Shelf Life: Media from Then and Now for Readers in the Sacramento Region
Not so much a debut as sour mash for your ears, Chris Stapleton kept the outlaw dream alive in 2015 with the kind of ’70s country music your daddy still talks about. Like all good country, it makes you smile. “Might As Well Get Stoned” is the soundtrack to your next back-porch drinking session, and it makes you cry; keep a mason jar handy for the tear-flood on “Daddy Doesn’t Pray Anymore.” Stapleton is the real deal.
The Nashville Sound—Jason Isbell and the 400 Unit
Grammy winner Jason Isbell brings the rock with his new studio album The Nashville Sound, giving us a foot-tapping, fast-paced, topical Isbell, compared to his previous work. There’s no disputing the title—The Nashville Sound was recorded in Nashville’s historic RCA Studio A on Music Row, which boasted country legends like Dolly Parton and Willy Nelson back in its heyday.

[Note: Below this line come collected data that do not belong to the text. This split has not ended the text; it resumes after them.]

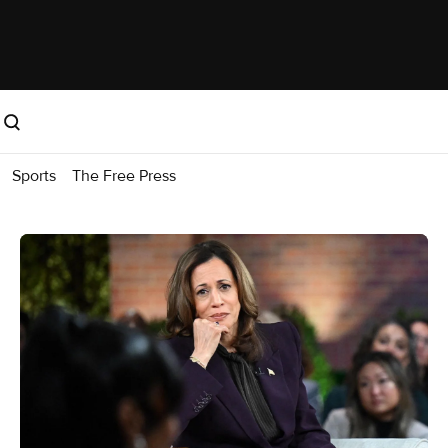
Sports
The Free Press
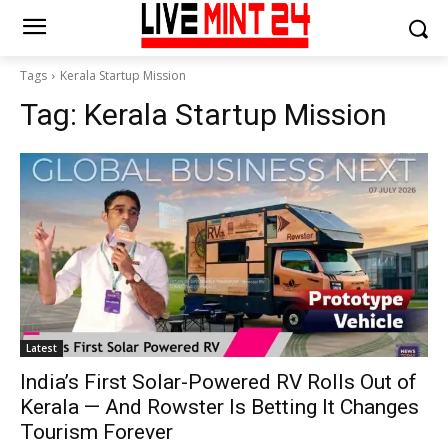
Tags
Kerala Startup Mission
Tag:
Kerala Startup Mission
Latest
India’s First Solar-Powered RV Rolls Out of
Kerala — And Rowster Is Betting It Changes
Tourism Forever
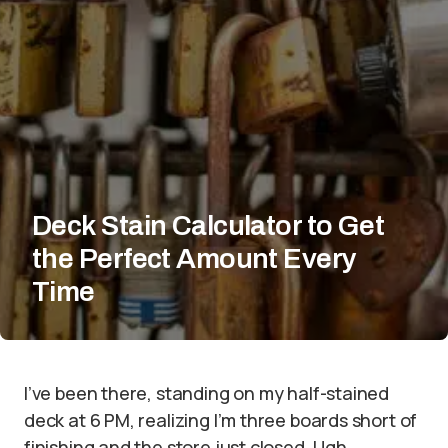
Deck Stain Calculator to Get
the Perfect Amount Every
Time
I’ve been there, standing on my half-stained
deck at 6 PM, realizing I’m three boards short of
finishing and the store just closed. Ugh.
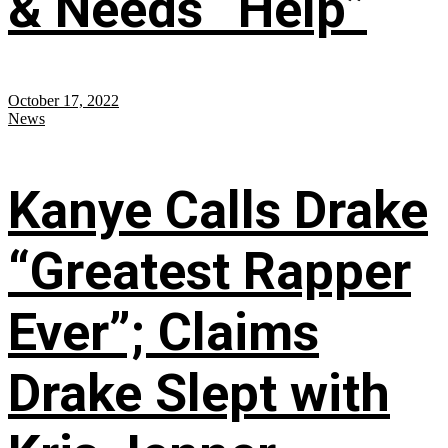
& Needs “Help”
October 17, 2022
News
Kanye Calls Drake
“Greatest Rapper
Ever”; Claims
Drake Slept with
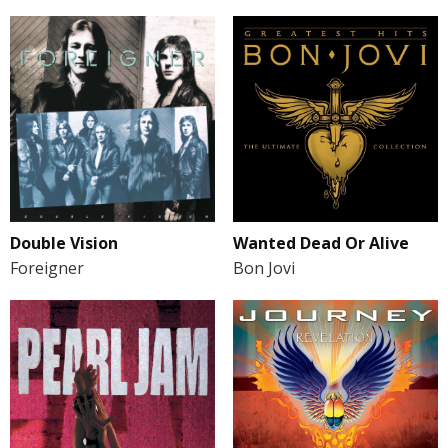
Double Vision
Wanted Dead Or Alive
Foreigner
Bon Jovi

Battle Cry of Freedom: The Civil War Era by James McPherson
If Ken Burns’ acclaimed Civil War documentary series leaves you hungry to learn more, look no further than McPherson. For my money, there’s no single Civil War history that is as well-paced, vivid or illuminating as this single volume bird’s-eye view. It’s not a quick read by any means, but it will reward your patience.

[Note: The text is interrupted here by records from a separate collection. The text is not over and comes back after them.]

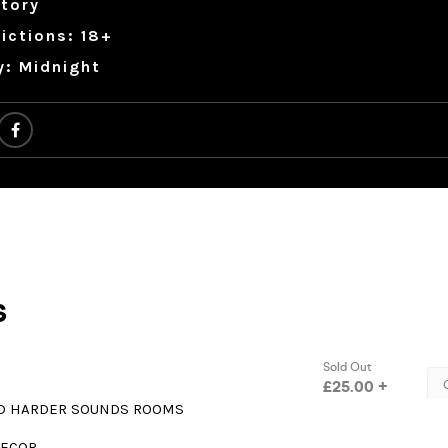
tory
ictions: 18+
y: Midnight
D HARDER SOUNDS ROOMS
DECOR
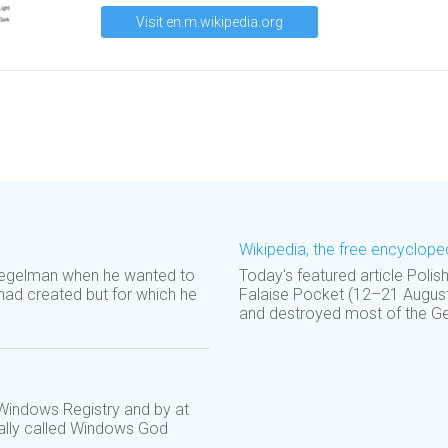
Visit en.m.wikipedia.org
Wikipedia, the free encyclope
uegelman when he wanted to
Today's featured article Polis
ad created but for which he
Falaise Pocket (12–21 August 
and destroyed most of the Ger
 Windows Registry and by at
mally called Windows God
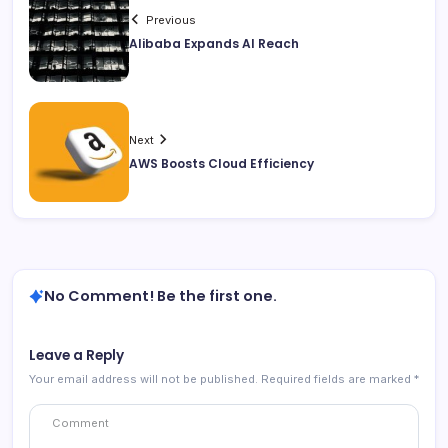
Previous
Alibaba Expands AI Reach
Next
AWS Boosts Cloud Efficiency
No Comment! Be the first one.
Leave a Reply
Your email address will not be published.
Required fields are marked
*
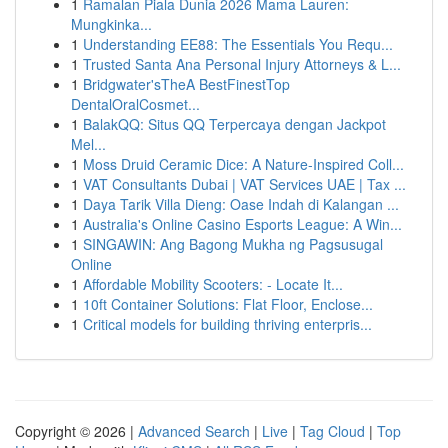
1
Ramalan Piala Dunia 2026 Mama Lauren:
Mungkinka...
1
Understanding EE88: The Essentials You Requ...
1
Trusted Santa Ana Personal Injury Attorneys & L...
1
Bridgwater'sTheA BestFinestTop
DentalOralCosmet...
1
BalakQQ: Situs QQ Terpercaya dengan Jackpot
Mel...
1
Moss Druid Ceramic Dice: A Nature-Inspired Coll...
1
VAT Consultants Dubai | VAT Services UAE | Tax ...
1
Daya Tarik Villa Dieng: Oase Indah di Kalangan ...
1
Australia's Online Casino Esports League: A Win...
1
SINGAWIN: Ang Bagong Mukha ng Pagsusugal
Online
1
Affordable Mobility Scooters: - Locate It...
1
10ft Container Solutions: Flat Floor, Enclose...
1
Critical models for building thriving enterpris...
Copyright © 2026 |
Advanced Search
|
Live
|
Tag Cloud
|
Top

The Best Land Under Heaven: The Donner Party in the Age of Manifest Destiny by Michael Wallis
The story of the Donner Party is not a horror-tale of cannibalism; it is the ultimate how-not-to of Westward expansion. Historian Michael Wallis strips back the embroidered tall tales and sensationalism, and finds the very human story within—a journey about 87 hopeful men, women and children that ended in desperate, avoidable tragedy; and the brave rescue mission that saved the 48 survivors.
The New World
Look back at 2005 and fondly remember a time when Terrence Malick was still making movies you could mostly follow. New World is a beautiful, moving account of Captain John Smith and his love affair with Pocahontas, and features some of Colin Farrell’s best work. It’s still Malick, and for some that means it’s too darn long and doesn’t make sense; but New World is a walk in the park compared to Tree of Life or the almost completely abstract Knight of Cups.
The Lost City of Z
Lost City of Z is the true story of a 19th century explorer consumed by his search for a lost Amazonian civilization. Based on the bestselling book, Charlie Hunnam, best known as ‘Jax’ from Sons of Anarchy, is hynotizing in his command of the screen. And Robert Pattinson shines in a supporting role that finally shows off his talents rather than just his strong jawline.